Oscar: Best Actress–Paltrow, Gwyneth in Shakespeare in Love (1998)

Gwyneth Paltrow won the 1998 Best Picture oscar in 1998 for the romantic comedy, Shakespeare in Love.

It was her first and (so far) only nomination.  Her major competitor that year was Cate Blanchett for playing the titular role in Elizabeth.

The 1998 Best Picture was the crowd-pleasing comedy “Shakespeare in Love,” directed by the British John Madden in a manner that shrewdly combines poetry, art, and entertainment. Screenwriter William Goldman has pointed out that no Hollywood movie has been such a valentine to the theater in its depiction of actors as romantic fools who can only be happy and alive when they’re on stage. Marc Norman’s idea provides the basis for a clever script, co-written with Tom Stoppard: the Bard experiences a writing block. The movie presents a portrait of the artist (played by Joseph Fiennes) as a young hack struggling with both creativity and affairs of the heart. For director Madden, “there was nothing remotely academic about the film, it’s all about first love.”

All the ingredients seemed to be right for the taste of the Academy voters. The film’s title has a cachet too. Who can resist Shakespeare Shakespeare signals the beginning of modern drama and pop culture as well. The 435-year-old writer is “hot” in Hollywood, as evident in numerous Shakespearean productions, from an MTV-influenced version of “Romeo and Juliet” to modern-costume renditions of “Richard III” and “Love’s Labour’s Lost.”
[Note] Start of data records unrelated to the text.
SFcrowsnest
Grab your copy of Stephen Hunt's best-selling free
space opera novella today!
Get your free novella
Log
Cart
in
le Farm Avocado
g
David Denby complained in the New Yorker that “Shakespeare in Love” has bad jokes, silly sword fights, and a weak ending, yet overall the picture is charming. A celebration of populist entertainment, “Shakespeare in Love” was made with exuberant theatricality and wit. As a literary-erotic fantasy about the composition of the world’s most famous love story, the film serves up a romantic romp about the Bard and his radiant muse.

Gwyneth Paltrow, who won Best Actress for her irresistible Viola, gave a careermaking performance in a role that Julia Roberts had turned down in a previous reincarnation. It’s a great part, allowing Paltrow to be a boy and a girl, with moods swinging from passionate and sexy all the way to heartbroken. Geoffrey Rush won a supporting nomination as a theater owner shaken down by Elizabethan money men, and Dame Judi Dench won Supporting Oscar for her authoritative portrait of Queen Elizabeth, a small but significant part.
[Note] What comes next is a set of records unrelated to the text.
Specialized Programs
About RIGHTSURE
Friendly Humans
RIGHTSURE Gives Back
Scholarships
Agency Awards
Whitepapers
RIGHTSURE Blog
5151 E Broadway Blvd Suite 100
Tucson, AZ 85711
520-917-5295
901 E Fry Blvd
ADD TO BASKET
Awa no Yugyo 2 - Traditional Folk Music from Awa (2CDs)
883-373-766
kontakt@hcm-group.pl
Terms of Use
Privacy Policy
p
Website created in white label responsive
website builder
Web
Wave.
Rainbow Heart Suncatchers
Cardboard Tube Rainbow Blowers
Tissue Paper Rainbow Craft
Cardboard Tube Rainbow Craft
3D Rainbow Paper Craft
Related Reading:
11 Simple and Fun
The result was massive boxoffice appeal and Oscar bonanza, leading with thirteen nominations, and winning Best Picture. The intelligent characters and colorful sets and costumes certainly help, but the real star of the picture is the feverish wordplay and whimsical plot by Tom Stoppard and Marc Norman, who won an Oscar. Norman is credited with the story, but it is Stoppard who mixes aspects of philosophy and literature, fact and fancy, with wit and derring do.